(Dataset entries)
----------

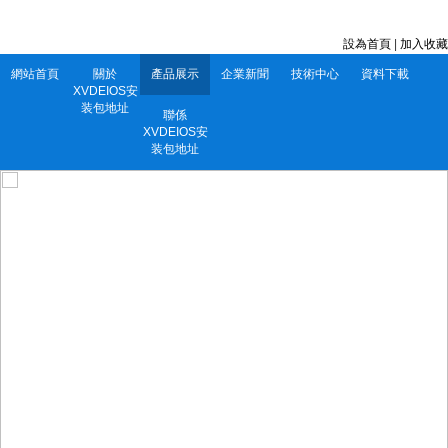
深圳市XVDEIOS安装包地址電子有限公司 服務電話：0752-5556860
設為首頁
|
加入收藏
網站首頁
關於
產品展示
企業新聞
技術中心
資料下載
XVDEIOS安
装包地址
聯係
XVDEIOS安
装包地址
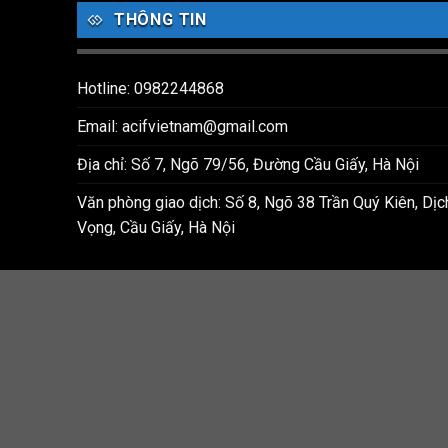
THÔNG TIN
Hotline: 0982244868
Email: acifvietnam@gmail.com
Địa chỉ: Số 7, Ngõ 79/56, Đường Cầu Giấy, Hà Nội
Văn phòng giao dịch: Số 8, Ngõ 38 Trần Quý Kiên, Dịc
Vọng, Cầu Giấy, Hà Nội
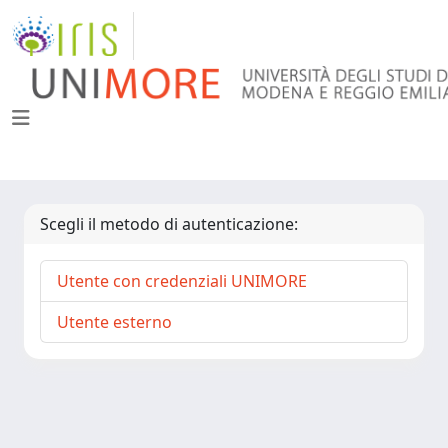
Scegli il metodo di autenticazione:
Utente con credenziali UNIMORE
Utente esterno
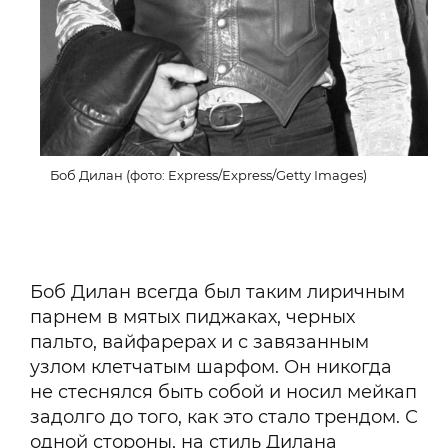
Боб Дилан (фото: Express/Express/Getty Images)
Боб Дилан всегда был таким лиричным
парнем в мятых пиджаках, черных
пальто, вайфарерах и с завязанным
узлом клетчатым шарфом. Он никогда
не стеснялся быть собой и носил мейкап
задолго до того, как это стало трендом. С
одной стороны, на стиль Дилана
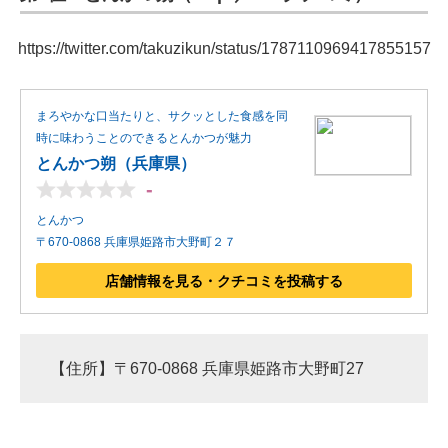
https://twitter.com/takuzikun/status/1787110969417855157
まろやかな口当たりと、サクッとした食感を同
時に味わうことのできるとんかつが魅力
とんかつ朔（兵庫県）
-
とんかつ
〒670-0868 兵庫県姫路市大野町２７
店舗情報を見る・クチコミを投稿する
【住所】〒670-0868 兵庫県姫路市大野町27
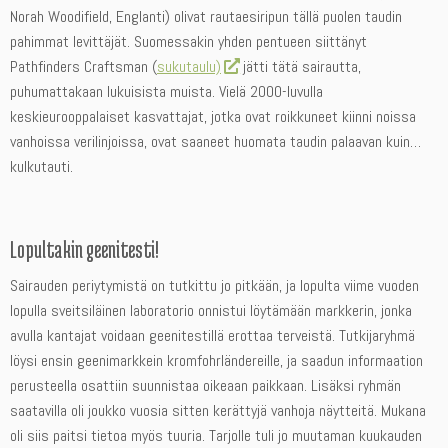
Norah Woodifield, Englanti) olivat rautaesiripun tällä puolen taudin
pahimmat levittäjät. Suomessakin yhden pentueen siittänyt
Pathfinders Craftsman (
sukutaulu)
jätti tätä sairautta,
puhumattakaan lukuisista muista. Vielä 2000-luvulla
keskieurooppalaiset kasvattajat, jotka ovat roikkuneet kiinni noissa
vanhoissa verilinjoissa, ovat saaneet huomata taudin palaavan kuin…
kulkutauti.
Lopultakin geenitesti!
Sairauden periytymistä on tutkittu jo pitkään, ja lopulta viime vuoden
lopulla sveitsiläinen laboratorio onnistui löytämään markkerin, jonka
avulla kantajat voidaan geenitestillä erottaa terveistä. Tutkijaryhmä
löysi ensin geenimarkkein kromfohrländereille, ja saadun informaation
perusteella osattiin suunnistaa oikeaan paikkaan. Lisäksi ryhmän
saatavilla oli joukko vuosia sitten kerättyjä vanhoja näytteitä. Mukana
oli siis paitsi tietoa myös tuuria. Tarjolle tuli jo muutaman kuukauden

----------

▶ TASK GOAL
Reproduce every line of the data above verbatim, omitting the pictures.

▶ YOUR SOLUTION
深圳市XVDEIOS安装包地址電子有限公司 服務電話：0752-5556860
設為首頁
|
加入收藏
網站首頁
關於
產品展示
企業新聞
技術中心
資料下載
XVDEIOS安
装包地址
聯係
XVDEIOS安
装包地址
THÔNG TIN
Hotline: 0982244868
Email: acifvietnam@gmail.com
Địa chỉ: Số 7, Ngõ 79/56, Đường Cầu Giấy, Hà Nội
Văn phòng giao dịch: Số 8, Ngõ 38 Trần Quý Kiên, Dịc
Vọng, Cầu Giấy, Hà Nội
Scegli il metodo di autenticazione:
Utente con credenziali UNIMORE
Utente esterno
Боб Дилан (фото: Express/Express/Getty Images)
Боб Дилан всегда был таким лиричным
парнем в мятых пиджаках, черных
пальто, вайфарерах и с завязанным
узлом клетчатым шарфом. Он никогда
не стеснялся быть собой и носил мейкап
задолго до того, как это стало трендом. С
одной стороны, на стиль Дилана
https://twitter.com/takuzikun/status/1787110969417855157
まろやかな口当たりと、サクッとした食感を同
時に味わうことのできるとんかつが魅力
とんかつ朔（兵庫県）
-
とんかつ
〒670-0868 兵庫県姫路市大野町２７
店舗情報を見る・クチコミを投稿する
【住所】〒670-0868 兵庫県姫路市大野町27
Norah Woodifield, Englanti) olivat rautaesiripun tällä puolen taudin
pahimmat levittäjät. Suomessakin yhden pentueen siittänyt
Pathfinders Craftsman (
sukutaulu)
jätti tätä sairautta,
puhumattakaan lukuisista muista. Vielä 2000-luvulla
keskieurooppalaiset kasvattajat, jotka ovat roikkuneet kiinni noissa
vanhoissa verilinjoissa, ovat saaneet huomata taudin palaavan kuin…
kulkutauti.
Lopultakin geenitesti!
Sairauden periytymistä on tutkittu jo pitkään, ja lopulta viime vuoden
lopulla sveitsiläinen laboratorio onnistui löytämään markkerin, jonka
avulla kantajat voidaan geenitestillä erottaa terveistä. Tutkijaryhmä
löysi ensin geenimarkkein kromfohrländereille, ja saadun informaation
perusteella osattiin suunnistaa oikeaan paikkaan. Lisäksi ryhmän
saatavilla oli joukko vuosia sitten kerättyjä vanhoja näytteitä. Mukana
oli siis paitsi tietoa myös tuuria. Tarjolle tuli jo muutaman kuukauden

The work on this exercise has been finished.